Asimismo, hay nuevas noticias aciagas sobre la fuga de empresas catalanas a otros lugares de España. De ella, por cierto, Crónica Global ha dado cumplida cuenta a sus lectores semana tras semana.
Cinco años después del comienzo de la estampida, ésta todavía no ha cesado, ni mucho menos. Y amenaza con perdurar durante largo tiempo, salvo que la actual situación de caos, descontrol y estragos desaparezca y emerja de inmediato una etapa de normalidad.
Según el Colegio de Registradores, en el primer semestre del presente año un total de 559 compañías catalanas decidieron abandonar la región. En el mismo periodo arribaron a nuestras latitudes 359 sociedades. El saldo arroja una mengua neta de 200 firmas, a razón de más de una por día.
Desde que Crónica Global empezó a publicar los traslados societarios cinco años atrás, el volumen neto de la diáspora ronda ya las 7.000 compañías.
El ritmo de los exilios se ha aminorado notablemente en comparación con los desastrosos ejercicios de 2017 y 2018, pero aun así, la huida de negocios no cesa. Nunca antes se registró una evasión de tanto bulto en la historia catalana. Por el contrario, nuestros lares eran un poderoso polo de atracción de actividades e inversiones.
Este éxodo sin precedentes es consecuencia directa de la deplorable gestión de unas cuadrillas de políticos irresponsables e ineptos. Desde las alturas del Govern se ha venido prestado aliento y auspicio a las huestes que invaden, bloquean y machacan las vías públicas.
Quim Torra excitó los instintos más primarios de las masas instándolas a “apretar”. Y a eso se han entregado con fruición digna de mejor causa.
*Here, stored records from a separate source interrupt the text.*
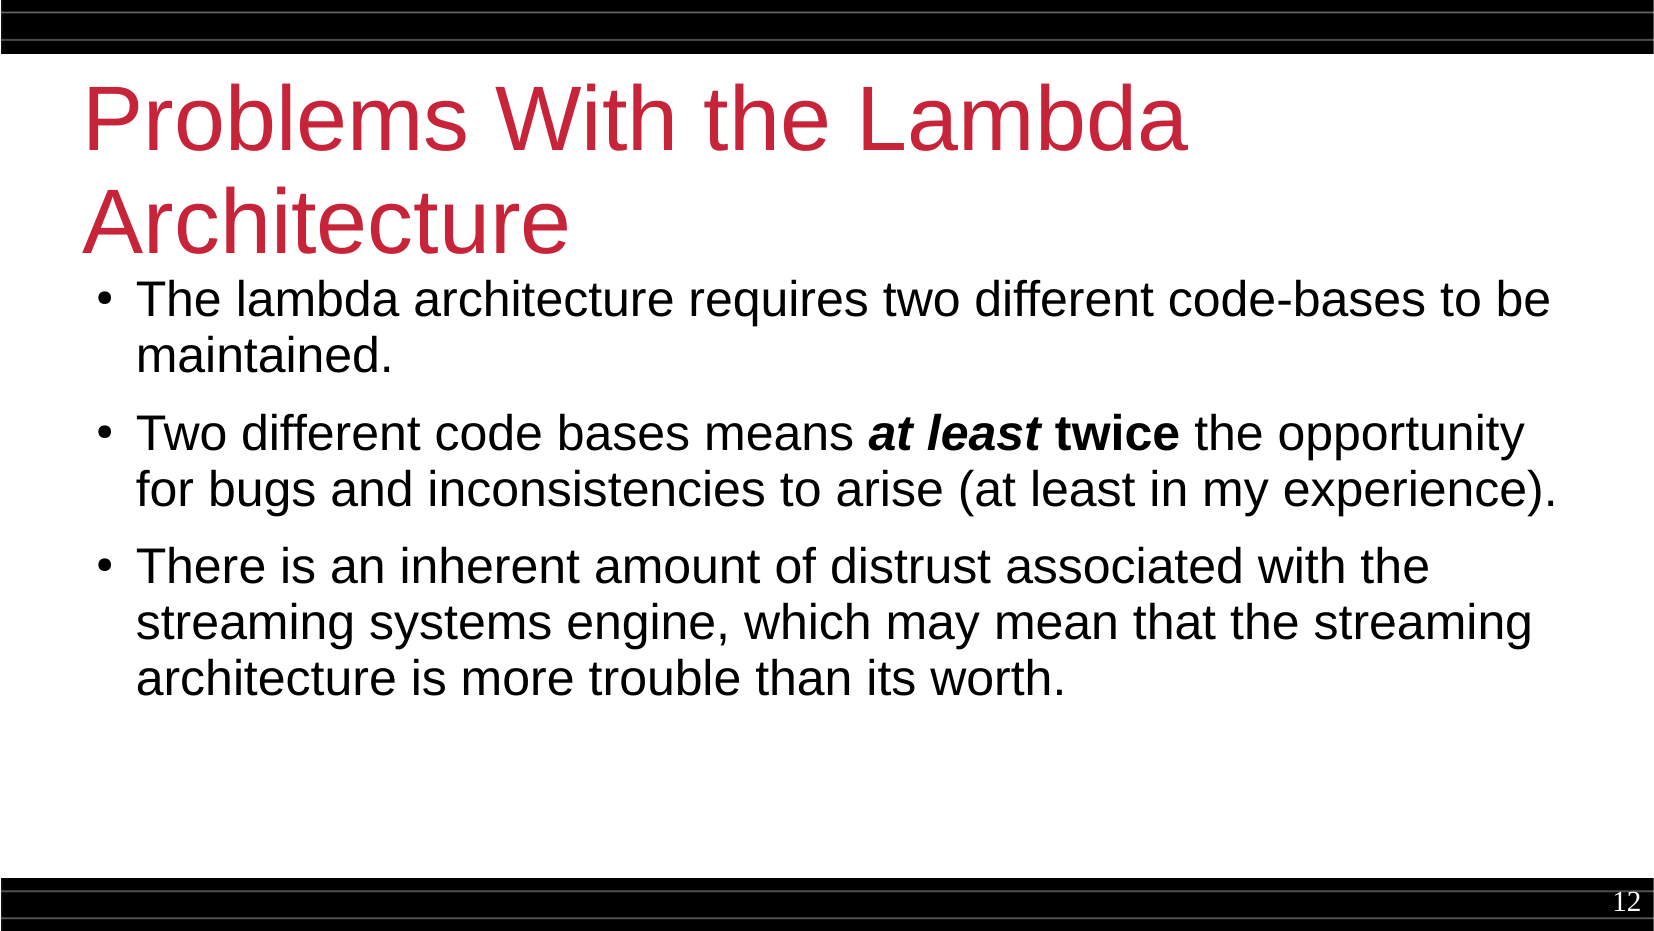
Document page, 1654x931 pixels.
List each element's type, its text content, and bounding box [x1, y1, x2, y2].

picture [1, 878, 1654, 931]
title Problems With the Lambda Architecture [82, 67, 1571, 271]
picture [1, 0, 1654, 54]
list The lambda architecture requires two different code-bases to be maintained. Two different code bases means at least twice the opportunity for bugs and inconsistencies to arise (at least in my experience). There is an inherent amount of distrust associated with the streaming systems engine, which may mean that the streaming architecture is more trouble than its worth. [82, 271, 1571, 758]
Otra que ha quedado retratada de cuerpo entero es la alcaldesa Ada Colau. Portavoces de los sindicatos de la Guardia Urbana han denunciado que recibieron órdenes estrictas de no intervenir. Ante la mayor crisis de seguridad de las últimas décadas, los 3.000 policías locales han brillado por una ausencia aparatosa.
Tras los graves incidentes ocurridos en el aeropuerto, el centro de Barcelona y otros enclaves, la portavoz oficial Meritxell Budó mostró su “empatía y solidaridad” con los alborotadores. Por su parte, el presidente Torra no quiso ser menos y los felicitó efusivamente. ¡Y que viva la Pepa!
Las camarillas de Torra, Puigdemont y otros prebostes han hundido Cataluña en la anarquía. La cuna del seny parece hoy un terruño al borde de la quiebra, sujeto a los delirios de una colección de orates, desequilibrados e insensatos.
En mi opinión, los actuales dirigentes de Cataluña encierran tres características funestas. Cada una de ellas, por sí sola, sería preocupante en un político con mando en plaza. Pero las tres a la vez los convierte en un peligro público: son corruptos, populistas y demagogos. Algún analista político no hostil al secesionismo redondea el relato con un cuarto calificativo, el de aventureros.
Quim Torra, caudillo de este tropel de indocumentados, es además un racista redomado. En los vomitivos artículos de prensa que publicó antaño, rebajaba a los españoles a la miserable condición de bestias inmundas. Tales exabruptos repugnan a cualquier persona mínimamente decente.
En resumen, los estragos que esta colección de perturbados ha ocasionado --y sigue ocasionando-- a Cataluña son de proporciones dantescas.